WFT! So what are we saying... that a case officer copied and pasted the definition of the fifth data principle and deliberately removed the need for organisations to review, to give his own view credence? Slight truncation my arse!

This is not the first time that a case officer has manipulated the process to support their own unfounded view. What should have happened in this case is that the ICO should have asked Sparta to clarify their data retention period for personal information used for making telemarketing calls and they should have questioned why they need to delete the information immediately. They should have then sought policy advice to see whether it is fair for an organisation to obtain personal information, process it for direct marketing and then delete it, bearing in mind that this will negate an individual's key rights: the right of subject access (Section 7 DPA) and the right to ask a data controller not to begin processing their personal information for the purpose of direct marketing (Section 11 DPA). Did Sparta provide me with a fair processing notice before making the marketing call?
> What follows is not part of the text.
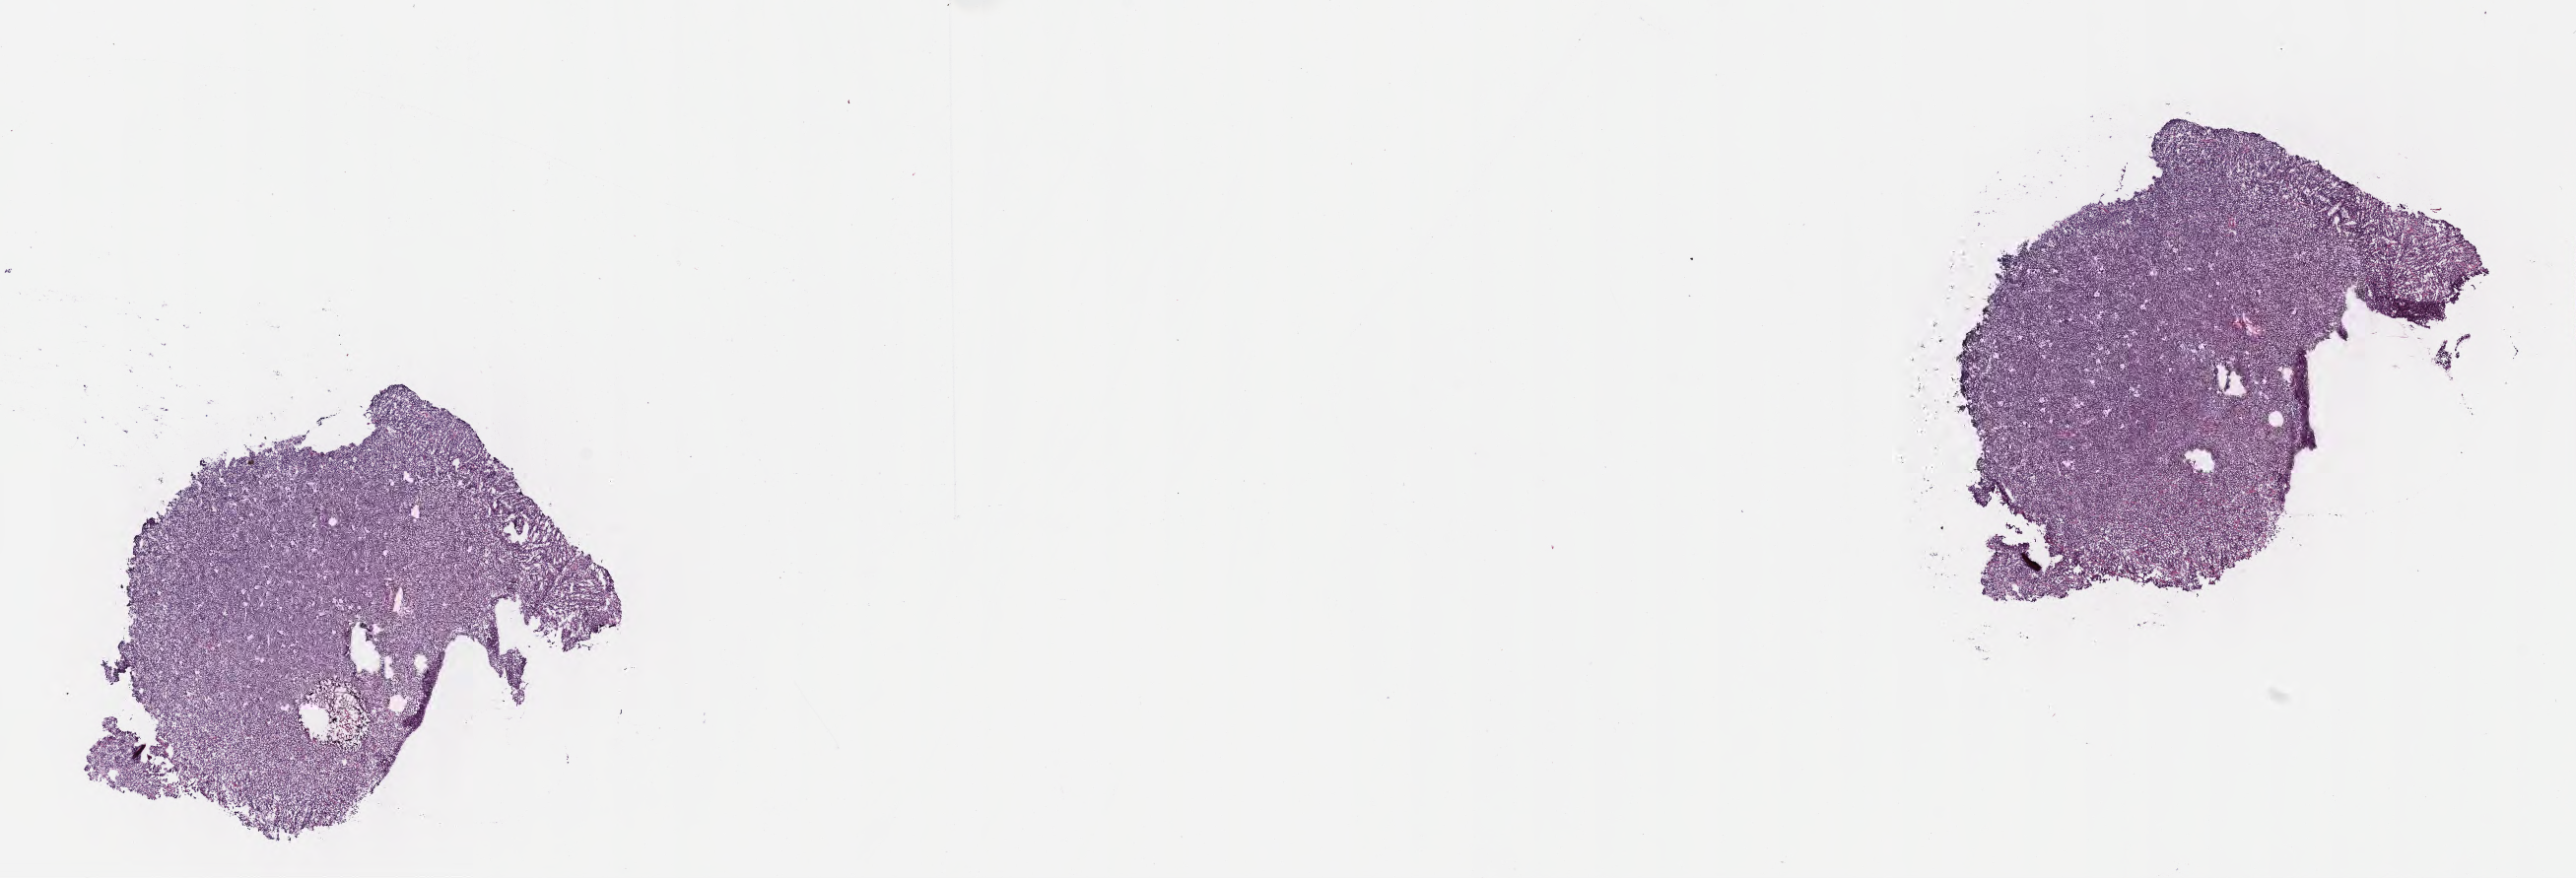
Whole-slide image, haematoxylin and eosin stain — shown as a low-resolution overview of the whole scanned area (about 21.1 x 7.2 mm); frozen section; specimen: primary tumor; anatomic site: cranium. Male patient; age at initial diagnosis 5 years.
Diagnosis: Burkitt lymphoma, NOS.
What's clear to me is that the ICO's Assessment process (Section 42) is one massive abuse. The ICO goes through the motions because they're obligated to do so but case officers will often manipulate the process to support a data controller. When I write up all the cases you'll get a better idea of just how bad it is. I have well over 40 cases now.

I could go on and on but I'll bring the matter to a conclusion.

The ICO only tells us what they want us to hear. So this lady has tweeted about how important it is to keep policy up to date, after she's updated the SAR policy guidance. What's she's not telling us though, is that the ICO has failed miserably to create and publish top-down policies over the years on many fundamental aspects of data processing. It's likely that senior staff at the ICO are well aware of this massive failure and they rely on the ICO's case officers to sell the lie. And they're getting away with it because most of us don't fully understand data protection law so we're unlikely to challenge the ICO's view, and the PHSO doesn't get involved with legal technicalities.

I'm sure that there are people at the ICO who are really good at their jobs but the Assessment process is one big scam because the ICO has failed to implement and update top-down policies over the years. They must all be in on the abuse.